#### WHAT TO WORK ON:
Across the listing below, how many lines contain the string "Inpost"? Only the number is needed.

#### SOURCE DATA:

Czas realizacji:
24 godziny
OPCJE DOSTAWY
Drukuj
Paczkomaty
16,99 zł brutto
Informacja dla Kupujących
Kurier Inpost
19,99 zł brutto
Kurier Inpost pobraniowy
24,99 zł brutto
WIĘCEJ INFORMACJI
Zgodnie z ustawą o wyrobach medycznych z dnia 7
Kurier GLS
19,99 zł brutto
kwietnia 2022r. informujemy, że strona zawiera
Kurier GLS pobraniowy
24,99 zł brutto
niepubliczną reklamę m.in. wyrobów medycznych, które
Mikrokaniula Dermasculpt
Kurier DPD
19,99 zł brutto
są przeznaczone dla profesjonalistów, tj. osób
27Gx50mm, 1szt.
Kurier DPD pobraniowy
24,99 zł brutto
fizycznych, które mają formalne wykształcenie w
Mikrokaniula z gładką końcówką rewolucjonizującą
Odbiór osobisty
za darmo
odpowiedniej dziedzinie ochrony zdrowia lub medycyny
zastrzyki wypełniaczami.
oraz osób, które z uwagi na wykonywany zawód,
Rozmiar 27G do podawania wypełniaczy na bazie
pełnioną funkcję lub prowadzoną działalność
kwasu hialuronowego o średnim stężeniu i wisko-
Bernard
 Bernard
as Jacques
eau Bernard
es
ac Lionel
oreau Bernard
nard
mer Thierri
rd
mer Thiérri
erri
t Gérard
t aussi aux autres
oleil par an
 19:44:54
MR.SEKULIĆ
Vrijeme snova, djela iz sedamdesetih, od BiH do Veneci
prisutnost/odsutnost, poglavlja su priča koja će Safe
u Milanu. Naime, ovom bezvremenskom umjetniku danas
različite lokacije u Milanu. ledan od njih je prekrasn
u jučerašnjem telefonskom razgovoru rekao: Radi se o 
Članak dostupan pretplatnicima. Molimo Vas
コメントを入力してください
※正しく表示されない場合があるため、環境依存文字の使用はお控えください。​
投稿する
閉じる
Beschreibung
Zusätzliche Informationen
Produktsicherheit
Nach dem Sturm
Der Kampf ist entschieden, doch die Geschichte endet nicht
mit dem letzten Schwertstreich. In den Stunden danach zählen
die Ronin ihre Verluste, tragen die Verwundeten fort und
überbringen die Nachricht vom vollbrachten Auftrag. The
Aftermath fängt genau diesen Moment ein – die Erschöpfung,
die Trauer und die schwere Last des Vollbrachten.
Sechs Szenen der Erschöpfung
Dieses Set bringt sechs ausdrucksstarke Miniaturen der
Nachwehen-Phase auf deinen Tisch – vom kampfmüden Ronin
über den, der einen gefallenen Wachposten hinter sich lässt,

#### RESULT OF THIS TASK:
2